═════ Recorded information ═════

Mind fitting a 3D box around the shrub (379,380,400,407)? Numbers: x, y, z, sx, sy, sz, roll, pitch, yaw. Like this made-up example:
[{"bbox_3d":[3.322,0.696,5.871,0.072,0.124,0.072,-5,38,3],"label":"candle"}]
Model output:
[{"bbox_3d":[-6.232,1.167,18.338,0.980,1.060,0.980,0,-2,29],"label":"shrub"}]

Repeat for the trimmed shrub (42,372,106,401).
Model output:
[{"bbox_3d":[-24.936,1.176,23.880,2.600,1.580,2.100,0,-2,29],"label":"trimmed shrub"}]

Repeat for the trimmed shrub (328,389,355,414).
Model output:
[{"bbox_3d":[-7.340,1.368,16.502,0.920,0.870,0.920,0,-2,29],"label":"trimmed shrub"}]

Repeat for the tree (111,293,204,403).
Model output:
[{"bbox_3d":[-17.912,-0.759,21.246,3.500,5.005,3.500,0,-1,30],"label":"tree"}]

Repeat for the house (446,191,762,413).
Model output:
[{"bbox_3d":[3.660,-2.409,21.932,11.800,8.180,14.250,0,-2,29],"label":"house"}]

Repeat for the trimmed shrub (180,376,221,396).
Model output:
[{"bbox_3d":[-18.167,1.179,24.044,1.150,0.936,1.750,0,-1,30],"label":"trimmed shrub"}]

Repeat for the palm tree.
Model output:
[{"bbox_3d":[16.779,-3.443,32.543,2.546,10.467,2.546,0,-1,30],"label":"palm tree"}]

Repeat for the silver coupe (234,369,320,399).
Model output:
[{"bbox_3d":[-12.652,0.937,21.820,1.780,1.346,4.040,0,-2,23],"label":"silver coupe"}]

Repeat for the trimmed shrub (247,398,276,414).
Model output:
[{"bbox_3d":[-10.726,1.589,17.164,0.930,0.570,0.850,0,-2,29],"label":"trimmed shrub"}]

═════
═════ Recorded information ═════

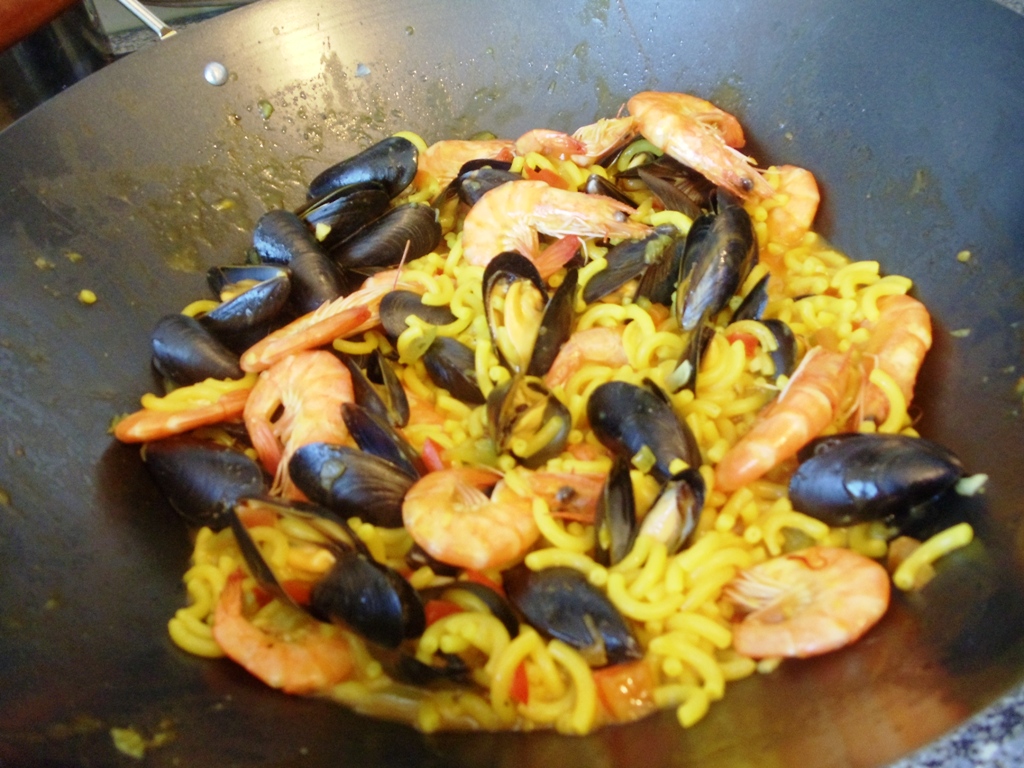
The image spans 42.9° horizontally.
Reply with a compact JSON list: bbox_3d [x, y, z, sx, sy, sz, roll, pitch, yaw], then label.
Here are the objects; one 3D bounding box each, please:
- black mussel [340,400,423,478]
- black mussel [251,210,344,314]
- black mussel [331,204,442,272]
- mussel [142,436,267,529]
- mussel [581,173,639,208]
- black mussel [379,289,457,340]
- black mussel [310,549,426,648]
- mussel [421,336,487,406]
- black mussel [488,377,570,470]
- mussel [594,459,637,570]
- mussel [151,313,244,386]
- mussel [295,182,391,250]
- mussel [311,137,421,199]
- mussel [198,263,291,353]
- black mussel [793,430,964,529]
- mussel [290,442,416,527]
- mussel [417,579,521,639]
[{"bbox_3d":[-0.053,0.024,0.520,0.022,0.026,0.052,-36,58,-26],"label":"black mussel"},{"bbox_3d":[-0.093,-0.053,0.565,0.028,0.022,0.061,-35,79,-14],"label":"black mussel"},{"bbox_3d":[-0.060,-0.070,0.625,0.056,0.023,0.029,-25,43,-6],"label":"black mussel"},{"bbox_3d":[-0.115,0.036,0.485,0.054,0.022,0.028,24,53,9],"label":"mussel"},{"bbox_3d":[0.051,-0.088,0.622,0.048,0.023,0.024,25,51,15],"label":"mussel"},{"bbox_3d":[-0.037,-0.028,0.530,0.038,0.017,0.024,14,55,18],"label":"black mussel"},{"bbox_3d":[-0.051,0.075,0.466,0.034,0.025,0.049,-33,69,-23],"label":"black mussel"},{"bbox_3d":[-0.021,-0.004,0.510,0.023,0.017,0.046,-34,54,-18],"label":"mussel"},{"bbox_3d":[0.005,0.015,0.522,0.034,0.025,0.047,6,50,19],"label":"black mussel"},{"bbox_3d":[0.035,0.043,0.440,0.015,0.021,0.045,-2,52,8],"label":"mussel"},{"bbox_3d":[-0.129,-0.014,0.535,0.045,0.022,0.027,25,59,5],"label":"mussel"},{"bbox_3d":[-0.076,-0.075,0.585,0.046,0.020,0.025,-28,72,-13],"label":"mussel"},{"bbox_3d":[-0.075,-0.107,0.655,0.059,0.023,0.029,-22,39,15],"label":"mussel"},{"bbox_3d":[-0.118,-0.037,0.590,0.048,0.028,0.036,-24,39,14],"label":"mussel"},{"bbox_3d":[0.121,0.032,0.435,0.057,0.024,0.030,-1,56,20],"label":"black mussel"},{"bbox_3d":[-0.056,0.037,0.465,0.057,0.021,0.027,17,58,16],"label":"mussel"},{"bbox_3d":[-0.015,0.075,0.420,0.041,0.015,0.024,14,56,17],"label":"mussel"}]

═════

### [Task goal]
Gather every line of the records above that contains the word "Repeat", treating uppercase and lowercase letters as different.

### [Task output]
Repeat for the trimmed shrub (42,372,106,401).
Repeat for the trimmed shrub (328,389,355,414).
Repeat for the tree (111,293,204,403).
Repeat for the house (446,191,762,413).
Repeat for the trimmed shrub (180,376,221,396).
Repeat for the palm tree.
Repeat for the silver coupe (234,369,320,399).
Repeat for the trimmed shrub (247,398,276,414).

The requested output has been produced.